HARRY James is on an ego trip.

"We get spoiled over here by the audiences," the 54-year-old trumpeter and bandleader said in Frankfurt the second night out on a European concert tour. It's the first time James has played in Europe in 13 years.

"We play in Las Vegas 11 months out of the year at the big night clubs," James said during intermission at the Jahrhunderthalle in Hoechst.

"But people are always talking there and drinking and not really paying attention to the music. Here they're listening so closely you can't make a mistake."

There wasn't much chance of James and his 20-man ensemble making a mistake as they played the favorites that have kept them famous for a generation: "Ciribiribin," "I'm Beginning to See the Light," "The Two O'Clock Jump."

It would be hard to err in playing arrangements which hadn't changed a bit since the days right after World War II: days which, to German listeners and critics at least, recalled black market nylons, inflation and the swapping of precious phonograph records. Most of the 700 or so in the audience remembered those days before television and — almost note for note — the music.

It was radio music, meant for Marshall McLuhan's cool medium. The rows of tidy, unpresuming musicians, an electronic bass their only concession to amplifiers, were a bit distant, not to be grooved with. The mood they evoked was not of ecstasy but nostalgia.

"If you feel our music was out of style you wouldn't be listening to it. If we felt it was out of style we wouldn't be playing it," James said in defense of swing.

"There are cycles in music; first it'll be blues, then ballads, something else and then blues again.
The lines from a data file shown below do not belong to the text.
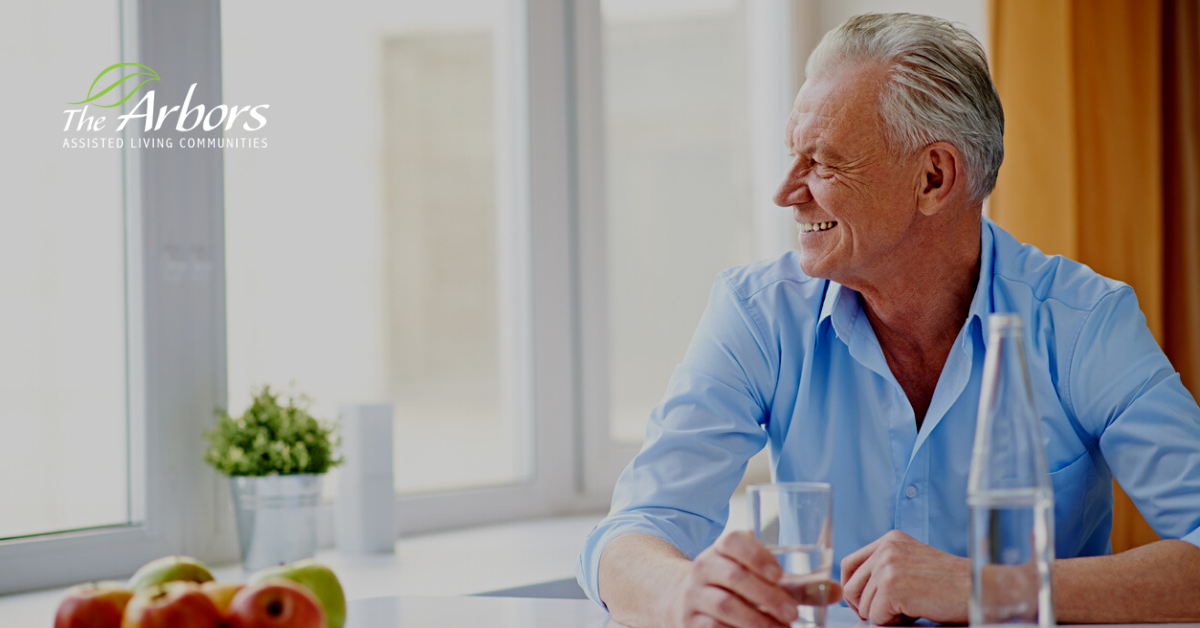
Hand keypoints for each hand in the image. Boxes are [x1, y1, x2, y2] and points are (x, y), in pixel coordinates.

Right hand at [662, 531, 840, 627]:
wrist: (685, 599)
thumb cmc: (736, 585)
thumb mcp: (761, 579)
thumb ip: (797, 585)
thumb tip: (836, 590)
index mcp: (723, 548)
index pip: (732, 540)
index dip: (755, 555)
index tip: (779, 573)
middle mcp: (705, 567)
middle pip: (732, 576)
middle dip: (765, 596)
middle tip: (793, 613)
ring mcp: (694, 595)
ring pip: (723, 606)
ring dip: (755, 620)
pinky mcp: (690, 621)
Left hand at [840, 530, 969, 624]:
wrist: (980, 588)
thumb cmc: (951, 583)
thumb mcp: (913, 563)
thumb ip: (885, 567)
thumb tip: (854, 592)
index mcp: (889, 539)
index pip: (849, 564)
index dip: (853, 589)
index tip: (865, 603)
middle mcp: (886, 548)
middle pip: (851, 588)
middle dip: (866, 607)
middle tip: (892, 613)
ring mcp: (888, 566)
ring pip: (863, 606)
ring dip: (884, 616)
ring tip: (911, 608)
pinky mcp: (892, 586)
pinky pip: (875, 617)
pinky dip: (893, 623)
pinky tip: (915, 613)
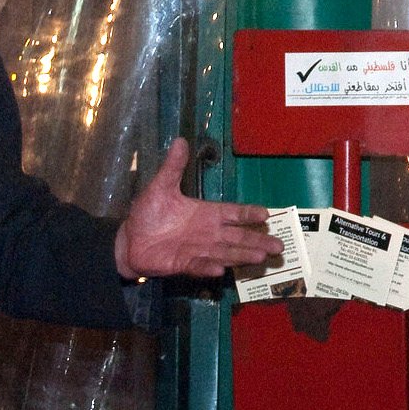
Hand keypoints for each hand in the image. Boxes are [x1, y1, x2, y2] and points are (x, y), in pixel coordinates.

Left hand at [114, 139, 282, 277]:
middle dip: (257, 240)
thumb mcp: (160, 187)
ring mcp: (198, 250)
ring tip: (261, 257)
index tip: (266, 214)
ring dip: (242, 255)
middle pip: (238, 237)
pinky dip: (208, 267)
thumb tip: (179, 140)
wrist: (129, 239)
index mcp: (206, 213)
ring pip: (225, 253)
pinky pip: (198, 266)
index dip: (248, 214)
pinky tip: (220, 270)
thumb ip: (173, 167)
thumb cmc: (148, 214)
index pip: (232, 213)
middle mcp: (208, 233)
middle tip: (280, 246)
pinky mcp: (183, 264)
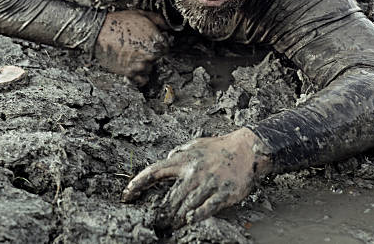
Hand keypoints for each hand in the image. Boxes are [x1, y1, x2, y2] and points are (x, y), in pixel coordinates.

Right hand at [95, 10, 168, 84]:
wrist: (99, 31)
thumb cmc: (119, 22)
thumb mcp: (142, 14)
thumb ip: (159, 20)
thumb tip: (168, 27)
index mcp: (155, 41)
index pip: (166, 48)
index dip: (160, 44)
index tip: (153, 42)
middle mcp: (150, 55)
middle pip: (157, 58)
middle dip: (151, 53)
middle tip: (140, 46)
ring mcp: (140, 65)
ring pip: (149, 68)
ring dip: (144, 63)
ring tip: (134, 55)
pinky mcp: (129, 72)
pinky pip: (142, 79)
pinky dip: (140, 75)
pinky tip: (134, 67)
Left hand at [122, 128, 270, 227]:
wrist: (247, 148)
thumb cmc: (220, 147)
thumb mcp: (195, 144)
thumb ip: (179, 152)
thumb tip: (167, 160)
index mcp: (183, 160)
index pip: (154, 172)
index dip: (137, 184)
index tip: (126, 195)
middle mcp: (193, 171)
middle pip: (170, 197)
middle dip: (161, 214)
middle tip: (156, 225)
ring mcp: (208, 183)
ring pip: (186, 206)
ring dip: (176, 219)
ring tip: (170, 227)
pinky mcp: (223, 192)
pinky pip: (206, 208)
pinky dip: (196, 216)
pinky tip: (189, 221)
We just play what we like to play; that's why we've been playing for 30 years."

James shrugged off the charge made last week by Vice President Spiro T. Agnew — in James's own bailiwick of Las Vegas, by the way — that rock music is driving youth to drugs:

"He should've looked around 40 years ago," James said, "There were more musicians using drugs then than now."

James' satisfaction with youth today continued. "There are more and better young musicians today than ever before. It's because of the conservatories — they're turning out a lot of good people. We have four kids in their 20's playing with us now."

If there's anything wrong today with music, this tour by Harry James is not the place to hear it.